The report notes the U.S. Inflation Reduction Act among other global programs and policies that may “accelerate structural changes” and alleviate the demand for fossil fuels.
Birol noted, however, that the current policies won’t stave off a climate crisis.
The report also found that global average temperatures are expected to rise 2.5 degrees Celsius by the end of the decade under the current trajectory, a full degree more than the target limit of 1.5 degrees Celsius set in the Paris climate agreement.
“This isn’t enough to avoid severe climate impacts, but it’s progress from where we were a few years ago. Stronger policies can steepen the decline,” Birol said.

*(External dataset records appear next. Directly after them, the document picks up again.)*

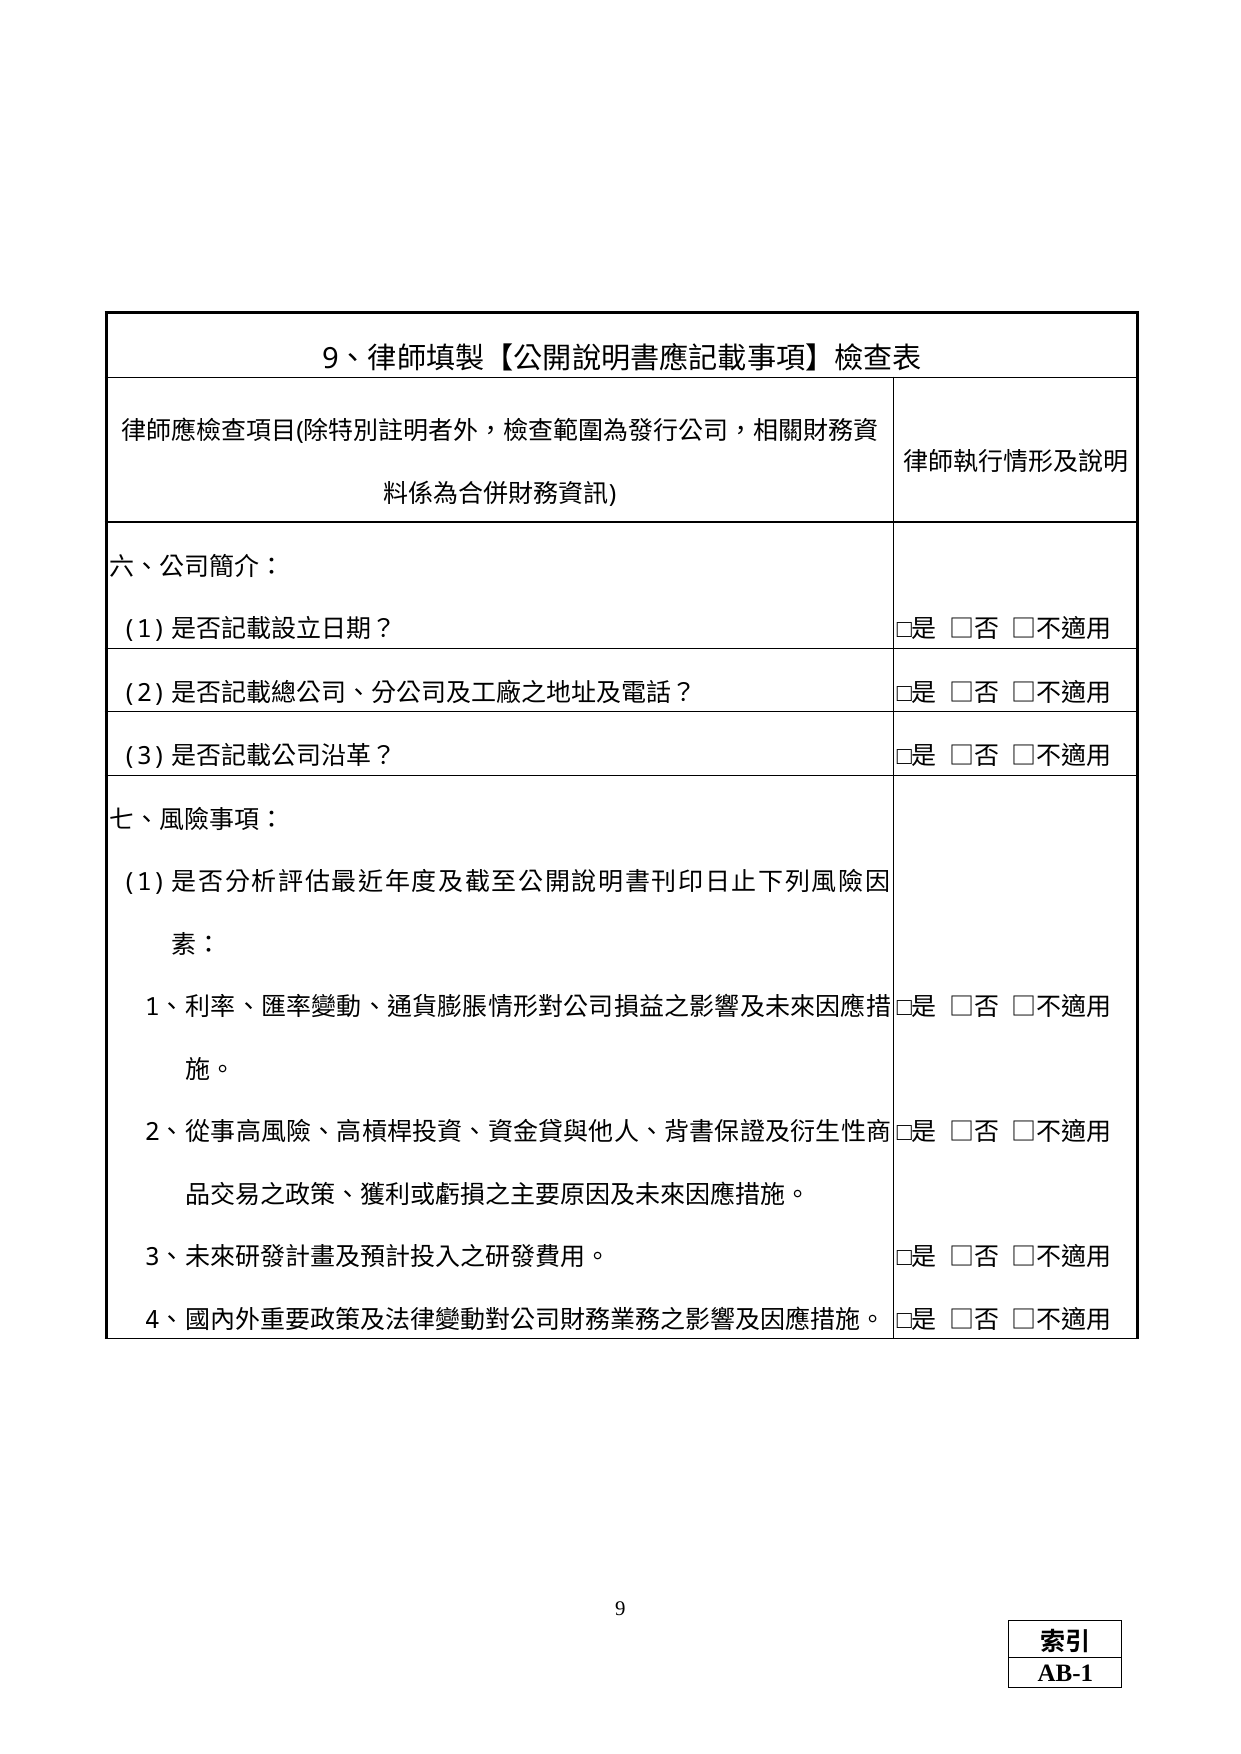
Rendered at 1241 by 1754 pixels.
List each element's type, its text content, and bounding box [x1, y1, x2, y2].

table_cell 律師應檢查項目(除特別註明者外，檢查範圍為發行公司，相關財務資料係為合併財務資訊) [108, 378, 893, 521]
table_cell 七、風險事項： 是否分析評估最近年度及截至公開說明書刊印日止下列風險因素： 利率、匯率變動、通貨膨脹情形對公司損益之影響及未來因應措施。 從事高風險、高槓桿投資、資金貸與他人、背書保證及衍生性商品交易之政策、獲利或虧損之主要原因及未來因應措施。 未來研發計畫及預計投入之研發費用。 國內外重要政策及法律變動對公司財務業務之影響及因應措施。 科技改變及產業變化對公司財務業務之影響及因應措施。 企業形象改變對企業危機管理之影響及因應措施。 進行併購之預期效益、可能風險及因應措施。 擴充廠房之預期效益、可能風險及因應措施。 進貨或銷貨集中所面臨之風險及因應措施。 董事、監察人或持股超過百分之十之大股東，股權之大量移轉或更換對公司之影響、風險及因應措施。 經營權之改變對公司之影響、風險及因應措施。 其他重要風險及因應措施。 [108, 776, 893, 1338]
table_cell 是否記載總公司、分公司及工廠之地址及電話？ [108, 649, 893, 711]
table_cell □是 □否 □不適用 □是 □否 □不適用 □是 □否 □不適用 □是 □否 □不適用 [894, 776, 1136, 1338]
table_header 9、律師填製【公開說明書應記載事項】檢查表 [108, 314, 1136, 377]
table_cell □是 □否 □不適用 [894, 712, 1136, 774]
table_cell □是 □否 □不適用 [894, 649, 1136, 711]
table_cell 是否記載公司沿革？ [108, 712, 893, 774]
table_cell 六、公司簡介： 是否記載設立日期？ [108, 523, 893, 647]
table_cell □是 □否 □不適用 [894, 523, 1136, 647]
table_cell 律師執行情形及說明 [894, 378, 1136, 521]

More robust investments in clean energy from global governments will also help shore up the international community against additional economic crises like the one now underway, according to the report.
“The environmental case for clean energy needed no reinforcement, but the economic arguments in favor of cost-competitive and affordable clean technologies are now stronger – and so too is the energy security case,” Birol said.